-- What is expected --
The stretch wanted below opens at the line containing "38: (379, 369, 4.45)" and closes at the line containing "49: (941, 280, 3.21)". Please return it exactly, with no other lines.

-.-.-

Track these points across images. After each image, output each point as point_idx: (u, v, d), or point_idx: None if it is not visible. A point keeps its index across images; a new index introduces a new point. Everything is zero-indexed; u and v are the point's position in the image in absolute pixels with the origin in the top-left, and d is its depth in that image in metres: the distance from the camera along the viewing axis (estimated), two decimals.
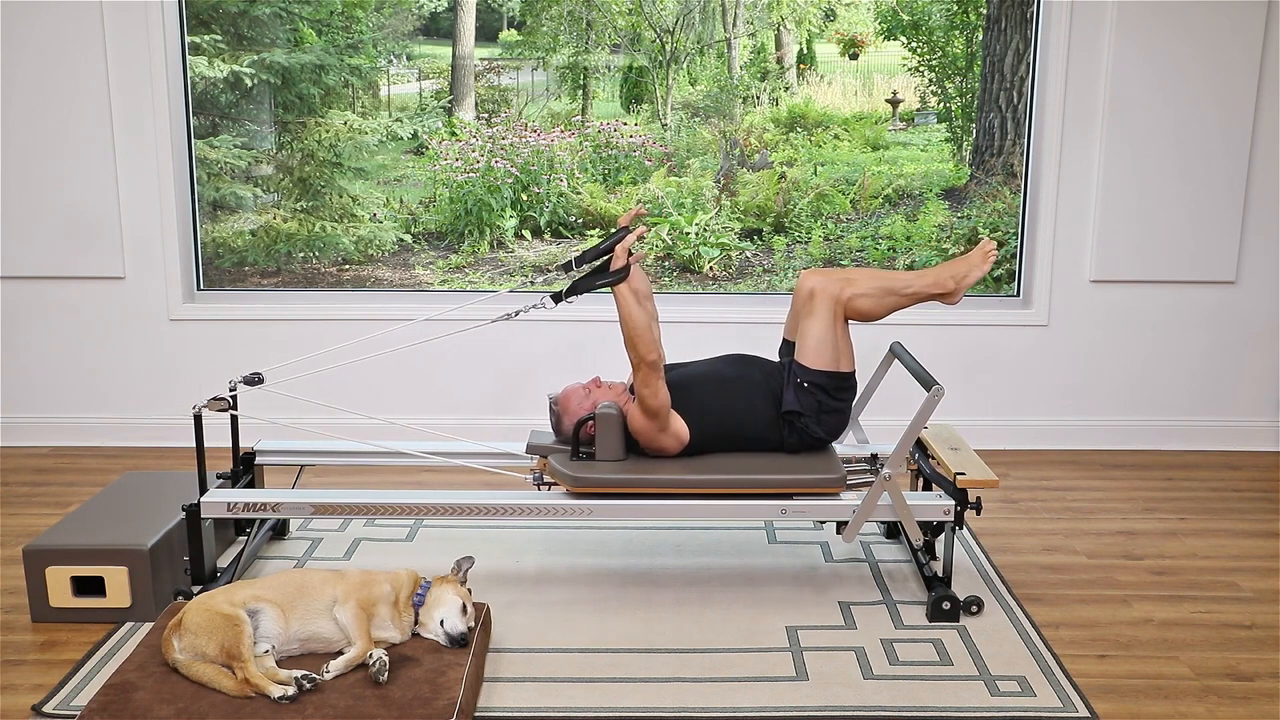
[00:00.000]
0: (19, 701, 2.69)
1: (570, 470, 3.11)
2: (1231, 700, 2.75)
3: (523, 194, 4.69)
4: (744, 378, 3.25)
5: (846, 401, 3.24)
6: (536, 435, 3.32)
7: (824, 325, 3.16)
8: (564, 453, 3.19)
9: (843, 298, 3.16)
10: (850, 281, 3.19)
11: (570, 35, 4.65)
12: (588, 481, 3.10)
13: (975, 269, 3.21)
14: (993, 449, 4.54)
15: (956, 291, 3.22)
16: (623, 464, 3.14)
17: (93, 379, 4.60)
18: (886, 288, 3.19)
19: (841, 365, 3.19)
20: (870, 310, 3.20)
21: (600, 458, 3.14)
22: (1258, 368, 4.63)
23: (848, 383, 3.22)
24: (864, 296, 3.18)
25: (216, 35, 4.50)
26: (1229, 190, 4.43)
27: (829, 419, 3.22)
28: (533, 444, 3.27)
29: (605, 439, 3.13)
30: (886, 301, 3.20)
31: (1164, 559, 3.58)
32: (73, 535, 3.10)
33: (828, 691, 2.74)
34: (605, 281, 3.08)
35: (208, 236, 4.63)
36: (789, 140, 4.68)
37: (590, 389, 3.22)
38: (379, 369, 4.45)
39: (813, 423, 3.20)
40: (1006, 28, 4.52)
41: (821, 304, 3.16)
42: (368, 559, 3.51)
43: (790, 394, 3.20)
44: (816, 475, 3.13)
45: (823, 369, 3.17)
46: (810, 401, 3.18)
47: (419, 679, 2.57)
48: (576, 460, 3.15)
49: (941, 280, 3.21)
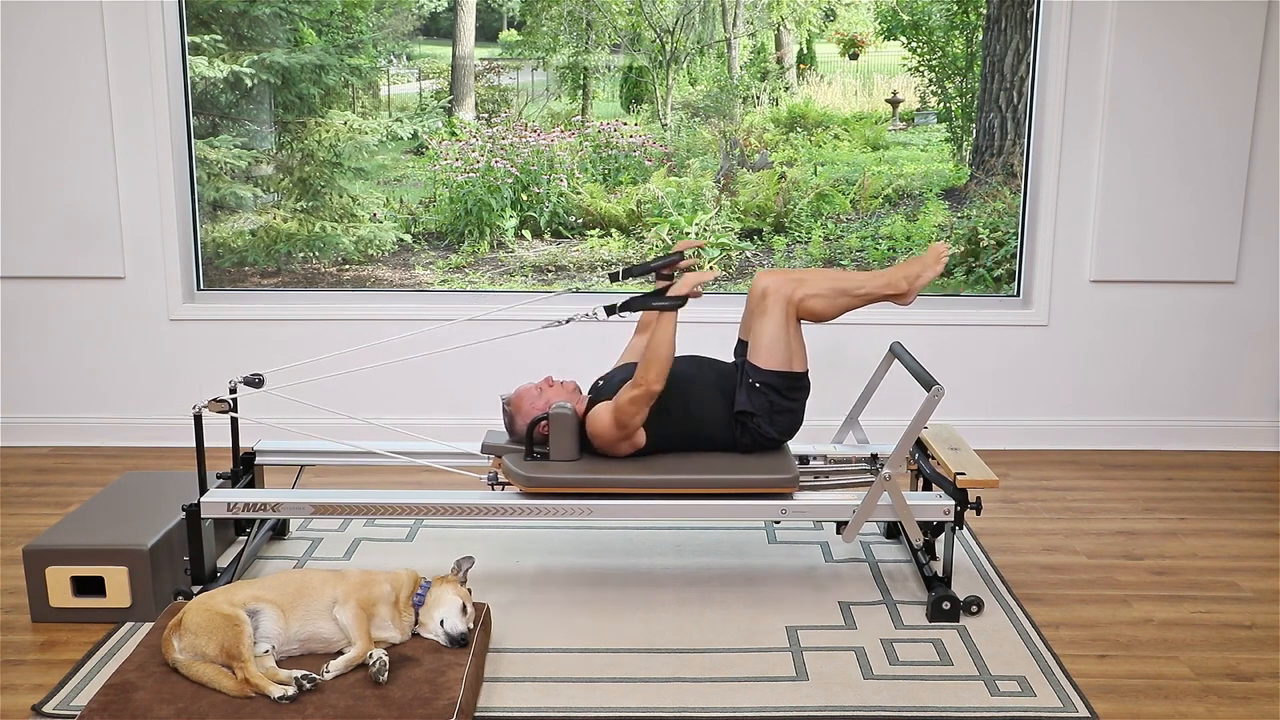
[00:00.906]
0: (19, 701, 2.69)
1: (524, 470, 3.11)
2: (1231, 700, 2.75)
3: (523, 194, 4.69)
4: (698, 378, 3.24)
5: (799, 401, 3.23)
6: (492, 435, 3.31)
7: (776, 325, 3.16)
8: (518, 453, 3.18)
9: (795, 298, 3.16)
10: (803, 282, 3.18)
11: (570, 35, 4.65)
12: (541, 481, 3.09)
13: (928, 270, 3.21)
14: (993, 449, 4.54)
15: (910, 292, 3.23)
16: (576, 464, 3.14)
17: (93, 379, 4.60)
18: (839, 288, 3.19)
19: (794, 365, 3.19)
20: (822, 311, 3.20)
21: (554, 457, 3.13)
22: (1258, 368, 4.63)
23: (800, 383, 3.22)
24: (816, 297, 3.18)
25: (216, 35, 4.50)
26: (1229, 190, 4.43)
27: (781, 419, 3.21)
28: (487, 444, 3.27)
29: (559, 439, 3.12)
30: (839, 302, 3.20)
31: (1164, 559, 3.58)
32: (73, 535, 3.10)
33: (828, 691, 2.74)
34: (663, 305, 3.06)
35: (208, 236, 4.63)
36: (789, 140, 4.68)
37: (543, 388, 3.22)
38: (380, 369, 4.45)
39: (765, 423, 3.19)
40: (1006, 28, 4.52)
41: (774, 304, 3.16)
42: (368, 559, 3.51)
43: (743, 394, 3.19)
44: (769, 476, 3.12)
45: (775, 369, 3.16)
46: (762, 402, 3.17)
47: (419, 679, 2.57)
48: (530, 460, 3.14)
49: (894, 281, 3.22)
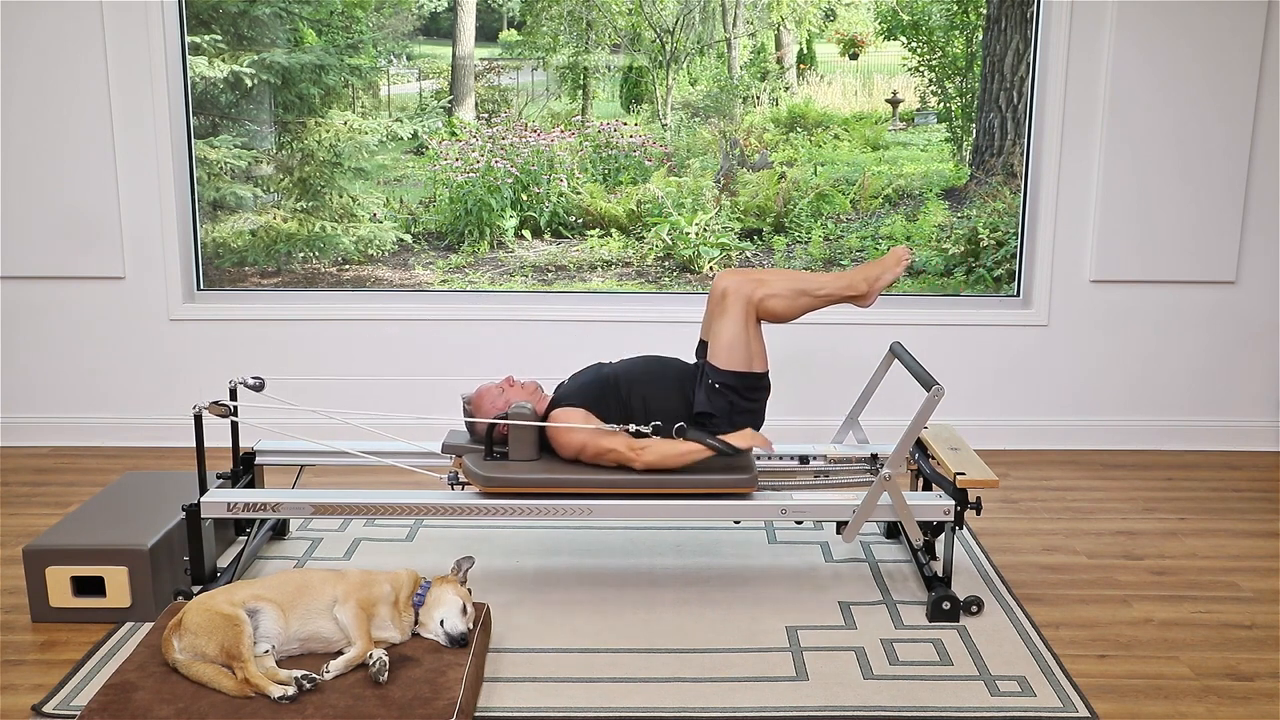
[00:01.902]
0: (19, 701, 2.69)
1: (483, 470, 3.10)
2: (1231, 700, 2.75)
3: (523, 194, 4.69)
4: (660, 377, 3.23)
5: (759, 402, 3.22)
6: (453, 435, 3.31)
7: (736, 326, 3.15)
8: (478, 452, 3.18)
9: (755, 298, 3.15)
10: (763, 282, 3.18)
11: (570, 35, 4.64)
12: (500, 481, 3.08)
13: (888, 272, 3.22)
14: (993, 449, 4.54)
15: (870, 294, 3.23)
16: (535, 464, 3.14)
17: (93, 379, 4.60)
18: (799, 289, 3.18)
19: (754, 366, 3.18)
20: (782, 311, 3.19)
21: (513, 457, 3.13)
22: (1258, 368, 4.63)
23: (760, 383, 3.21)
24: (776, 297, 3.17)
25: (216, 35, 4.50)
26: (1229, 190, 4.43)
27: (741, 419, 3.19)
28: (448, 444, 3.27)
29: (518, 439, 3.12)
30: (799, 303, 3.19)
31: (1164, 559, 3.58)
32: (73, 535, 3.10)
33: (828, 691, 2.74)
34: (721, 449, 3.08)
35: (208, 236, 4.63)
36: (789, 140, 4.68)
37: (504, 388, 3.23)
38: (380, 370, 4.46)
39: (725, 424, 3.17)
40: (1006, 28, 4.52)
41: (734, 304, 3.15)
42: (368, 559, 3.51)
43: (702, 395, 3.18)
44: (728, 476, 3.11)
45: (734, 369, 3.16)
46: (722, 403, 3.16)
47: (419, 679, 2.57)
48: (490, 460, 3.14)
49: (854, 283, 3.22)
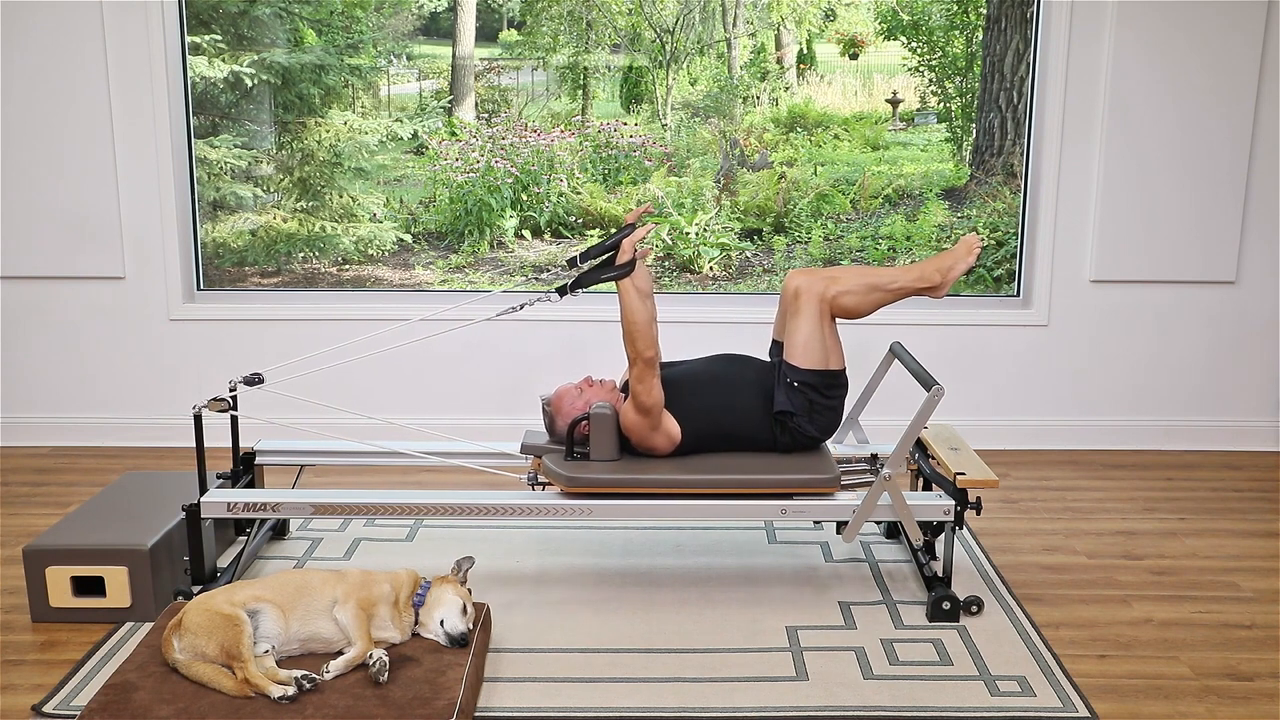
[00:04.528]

-.-.-

-- Answer for this exercise --
38: (379, 369, 4.45)
39: (813, 423, 3.20)
40: (1006, 28, 4.52)
41: (821, 304, 3.16)
42: (368, 559, 3.51)
43: (790, 394, 3.20)
44: (816, 475, 3.13)
45: (823, 369, 3.17)
46: (810, 401, 3.18)
47: (419, 679, 2.57)
48: (576, 460, 3.15)
49: (941, 280, 3.21)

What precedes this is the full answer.